Séverine lehrte ihr Glas Wein und vollendete dann die Zerlegung der Fleischspeise auf ihrem Teller. Jetzt gab es aber einen Aufstand: sie hatten mit dem Laib Brod schon vollständig aufgeräumt und es blieb ihnen keine Krume mehr für den Käse. Erst Geschrei, dann Gelächter, als sie, nachdem sie alles durchsucht hatten, im Buffet der Mutter Victoire ein Stück altbackenes Brod entdeckten. Obgleich das Fenster offen stand, war es noch immer heiß im Zimmer und die junge Frau, welche gerade vor dem Ofen saß, kühlte sich kaum ab, sondern wurde immer rother und aufgeregter durch das Unerwartete dieses durchschwatzten Frühstücks in diesem Zimmer. Bei der Erwähnung der Mutter Victoire kam Roubaud nochmals auf Grandmorin zu sprechen: auch eine, die Jenem ein freundliches Loos verdankte! Sie war eine Verführte, deren Kind starb, dann Amme von Séverine, deren Geburt ihrer Mutter das Leben kostete; später, als Frau eines Heizers der Gesellschaft, ernährte sie sich in Paris elend mit Nähen, denn ihr Mann verzehrte die ganzen Einkünfte, bis die Wiederbegegnung mit ihrem Milchkinde die alten Bande auf’s Neue knüpfte und Séverine auch Jene zu einem Schützlinge des Präsidenten machte. Und heute hatte sie durch seine Vermittlung den Posten in der Bedürfnißanstalt und zwar als Wärterin des Extracabinets in der Damenabtheilung inne, die beste Stelle. Die Gesellschaft gab ihr nur hundert Franken jährlich, sie machte aber daraus mit Hilfe der Trinkgelder an vierzehnhundert, ohne ihre Wohnung, dieses Zimmer, zu rechnen, dessen Heizung sie sogar frei hatte. Alles in Allem also eine sehr angenehme Situation. Und Roubaud rechnete aus, daß, wenn Pecqueux, ihr Gatte, seine zweitausendachthundert Franken Fixum und Prämien mit in die Wirthschaft stecken würde, anstatt sie auf beiden Endstationen der Linie in Flüssigkeiten umzusetzen, das Ehepaar mehr als viertausend Franken verdienen würde, das heißt also das Doppelte von seinem Einkommen als Unterinspector des Bahnhofs in Havre.
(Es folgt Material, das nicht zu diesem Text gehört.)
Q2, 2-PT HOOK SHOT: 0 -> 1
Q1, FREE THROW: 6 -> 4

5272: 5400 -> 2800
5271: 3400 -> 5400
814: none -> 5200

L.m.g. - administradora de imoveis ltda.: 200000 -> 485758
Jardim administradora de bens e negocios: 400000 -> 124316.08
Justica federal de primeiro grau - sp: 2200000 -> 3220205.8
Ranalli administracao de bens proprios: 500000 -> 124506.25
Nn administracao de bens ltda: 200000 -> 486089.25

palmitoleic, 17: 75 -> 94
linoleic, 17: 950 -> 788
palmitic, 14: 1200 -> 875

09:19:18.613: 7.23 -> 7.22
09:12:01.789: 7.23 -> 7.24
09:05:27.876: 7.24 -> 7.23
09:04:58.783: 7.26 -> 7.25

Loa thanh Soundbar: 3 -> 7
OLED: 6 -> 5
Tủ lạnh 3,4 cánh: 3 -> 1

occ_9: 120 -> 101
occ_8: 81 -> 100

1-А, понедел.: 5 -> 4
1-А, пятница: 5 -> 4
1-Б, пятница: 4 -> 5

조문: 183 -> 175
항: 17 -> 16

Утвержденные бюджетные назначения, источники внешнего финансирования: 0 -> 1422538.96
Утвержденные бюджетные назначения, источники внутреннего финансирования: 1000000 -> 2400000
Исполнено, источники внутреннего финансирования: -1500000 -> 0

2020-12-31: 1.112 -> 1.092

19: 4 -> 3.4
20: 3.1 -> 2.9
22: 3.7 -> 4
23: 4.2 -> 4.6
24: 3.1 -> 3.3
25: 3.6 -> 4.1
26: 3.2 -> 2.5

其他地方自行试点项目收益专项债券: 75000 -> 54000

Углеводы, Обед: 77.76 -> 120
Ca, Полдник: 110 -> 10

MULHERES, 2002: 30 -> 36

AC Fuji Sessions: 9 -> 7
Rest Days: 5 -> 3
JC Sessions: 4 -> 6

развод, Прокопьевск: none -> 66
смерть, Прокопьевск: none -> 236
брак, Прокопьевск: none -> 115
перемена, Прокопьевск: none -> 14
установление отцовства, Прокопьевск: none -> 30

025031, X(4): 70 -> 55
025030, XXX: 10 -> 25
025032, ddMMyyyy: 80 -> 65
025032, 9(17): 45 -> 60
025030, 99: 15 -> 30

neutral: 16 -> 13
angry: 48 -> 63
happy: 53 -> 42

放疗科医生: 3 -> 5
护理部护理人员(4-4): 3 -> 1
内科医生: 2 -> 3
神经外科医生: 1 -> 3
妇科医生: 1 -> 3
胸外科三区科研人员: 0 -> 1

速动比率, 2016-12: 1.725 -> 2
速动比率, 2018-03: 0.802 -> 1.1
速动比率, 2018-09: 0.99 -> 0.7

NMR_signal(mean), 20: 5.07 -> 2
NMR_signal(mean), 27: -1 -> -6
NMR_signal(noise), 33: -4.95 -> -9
»Selbstverständlich,« schloß er, »kann man nicht jeder Frau eine Dienstleistung in den Bedürfnißanstalten zumuthen, aber gar so albern ist auch dieses Amt noch nicht.« Inzwischen hatten sie ihren mächtigsten Hunger bereits gestillt und sie aßen nur noch mechanisch; sie schnitten den Käse in kleine Stückchen, um das Mahl in die Länge zu ziehen. Auch ihre Worte flossen langsamer von ihren Lippen.

»Da fällt mir gerade ein,« rief er, »ich habe Dich zu fragen vergessen, warum hast Du die Einladung des Präsidenten zu einem zwei- oder dreitägigen Besuch in Doinville ausgeschlagen?«

Sein Geist führte in dem Wohlgefühle der Verdauung ihm soeben noch einmal den Besuch vor Augen, den sie heute früh dicht beim Bahnhof in dem Hotel der Rue du Nocher abgestattet hatten. Er sah sich wieder in dem großen ernsten Kabinet, er hörte den Präsident ihnen erzählen, daß er am nächsten Tage nach Doinville reisen würde. Dann hatte Jener unter einer plötzlichen Eingebung ihnen angeboten, noch heute Abend mit ihnen gemeinsam den sechs Uhr dreißig Zug zu benutzen, um in Person sein Pathchen zu seiner Schwester zu bringen, die schon lange nach ihr Sehnsucht habe. Die junge Frau aber hatte alle möglichen Verhinderungsgründe vorgeschützt.

»Ich kann in diesem kleinen Ausfluge nichts Schlimmes finden,« fuhr Roubaud fort. »Du hättest bis zum Donnerstag dort bleiben können, ich würde mich schon bis dahin allein beholfen haben … Du mußt doch zugestehen, daß wir in unsrer Stellung Jene nöthig haben.